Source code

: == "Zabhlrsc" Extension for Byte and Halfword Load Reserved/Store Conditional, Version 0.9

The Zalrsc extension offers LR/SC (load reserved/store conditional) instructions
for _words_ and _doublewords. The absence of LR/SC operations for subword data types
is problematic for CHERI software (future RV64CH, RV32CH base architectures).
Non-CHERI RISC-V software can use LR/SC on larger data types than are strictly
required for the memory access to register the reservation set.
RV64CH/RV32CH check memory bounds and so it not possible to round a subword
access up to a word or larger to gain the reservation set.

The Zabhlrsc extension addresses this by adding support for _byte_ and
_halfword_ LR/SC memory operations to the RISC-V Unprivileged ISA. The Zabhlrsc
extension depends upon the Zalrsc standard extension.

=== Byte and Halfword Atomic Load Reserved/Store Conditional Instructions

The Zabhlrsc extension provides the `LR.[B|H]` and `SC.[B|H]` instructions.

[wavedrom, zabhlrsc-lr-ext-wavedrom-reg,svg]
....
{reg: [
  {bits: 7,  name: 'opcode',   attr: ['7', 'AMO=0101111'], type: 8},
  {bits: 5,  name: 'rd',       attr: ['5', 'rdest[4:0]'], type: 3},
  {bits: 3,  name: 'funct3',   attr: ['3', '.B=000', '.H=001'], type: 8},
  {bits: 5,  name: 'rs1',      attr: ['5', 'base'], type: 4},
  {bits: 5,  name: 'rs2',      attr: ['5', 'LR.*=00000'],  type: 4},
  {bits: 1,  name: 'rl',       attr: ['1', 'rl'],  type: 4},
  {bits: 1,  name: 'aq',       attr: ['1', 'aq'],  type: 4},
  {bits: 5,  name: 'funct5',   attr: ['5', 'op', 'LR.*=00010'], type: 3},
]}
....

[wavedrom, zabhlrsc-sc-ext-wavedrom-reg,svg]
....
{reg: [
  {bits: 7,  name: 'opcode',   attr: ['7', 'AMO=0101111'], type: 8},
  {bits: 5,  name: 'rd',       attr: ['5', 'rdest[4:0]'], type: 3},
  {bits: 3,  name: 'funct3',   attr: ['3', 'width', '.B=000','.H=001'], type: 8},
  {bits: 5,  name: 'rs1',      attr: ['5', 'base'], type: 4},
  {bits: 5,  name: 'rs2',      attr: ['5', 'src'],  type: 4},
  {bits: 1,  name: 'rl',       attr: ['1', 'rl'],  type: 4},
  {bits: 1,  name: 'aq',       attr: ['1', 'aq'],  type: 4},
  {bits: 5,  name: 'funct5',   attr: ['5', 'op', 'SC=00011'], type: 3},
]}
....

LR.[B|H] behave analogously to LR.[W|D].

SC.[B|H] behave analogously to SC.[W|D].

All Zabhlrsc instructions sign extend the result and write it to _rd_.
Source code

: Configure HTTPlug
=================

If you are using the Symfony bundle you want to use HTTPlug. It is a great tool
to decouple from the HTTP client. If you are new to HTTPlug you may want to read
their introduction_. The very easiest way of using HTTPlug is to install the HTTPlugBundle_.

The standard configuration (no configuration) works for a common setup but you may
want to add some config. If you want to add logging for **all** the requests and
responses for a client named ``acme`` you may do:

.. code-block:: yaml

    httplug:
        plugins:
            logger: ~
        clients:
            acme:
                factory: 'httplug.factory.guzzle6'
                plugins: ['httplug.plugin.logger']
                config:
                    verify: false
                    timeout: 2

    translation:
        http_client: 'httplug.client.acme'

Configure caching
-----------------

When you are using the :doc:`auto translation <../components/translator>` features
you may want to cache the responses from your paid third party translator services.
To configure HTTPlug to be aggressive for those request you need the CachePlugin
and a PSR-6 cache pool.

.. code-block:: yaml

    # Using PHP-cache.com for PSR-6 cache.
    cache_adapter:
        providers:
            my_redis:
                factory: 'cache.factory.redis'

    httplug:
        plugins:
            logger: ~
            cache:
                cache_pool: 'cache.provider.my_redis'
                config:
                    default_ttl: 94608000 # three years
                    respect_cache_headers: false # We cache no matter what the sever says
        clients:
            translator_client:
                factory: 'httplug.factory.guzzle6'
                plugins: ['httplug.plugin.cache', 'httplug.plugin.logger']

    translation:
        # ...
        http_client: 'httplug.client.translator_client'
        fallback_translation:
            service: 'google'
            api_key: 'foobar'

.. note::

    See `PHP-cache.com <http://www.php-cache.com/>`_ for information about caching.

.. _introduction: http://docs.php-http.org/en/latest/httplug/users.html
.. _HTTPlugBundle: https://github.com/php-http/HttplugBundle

# # #

*Work required*.
Check each line above for the word "from", and copy the lines where it appears.

*Reply*.
to decouple from the HTTP client. If you are new to HTTPlug you may want to read
you may want to cache the responses from your paid third party translator services.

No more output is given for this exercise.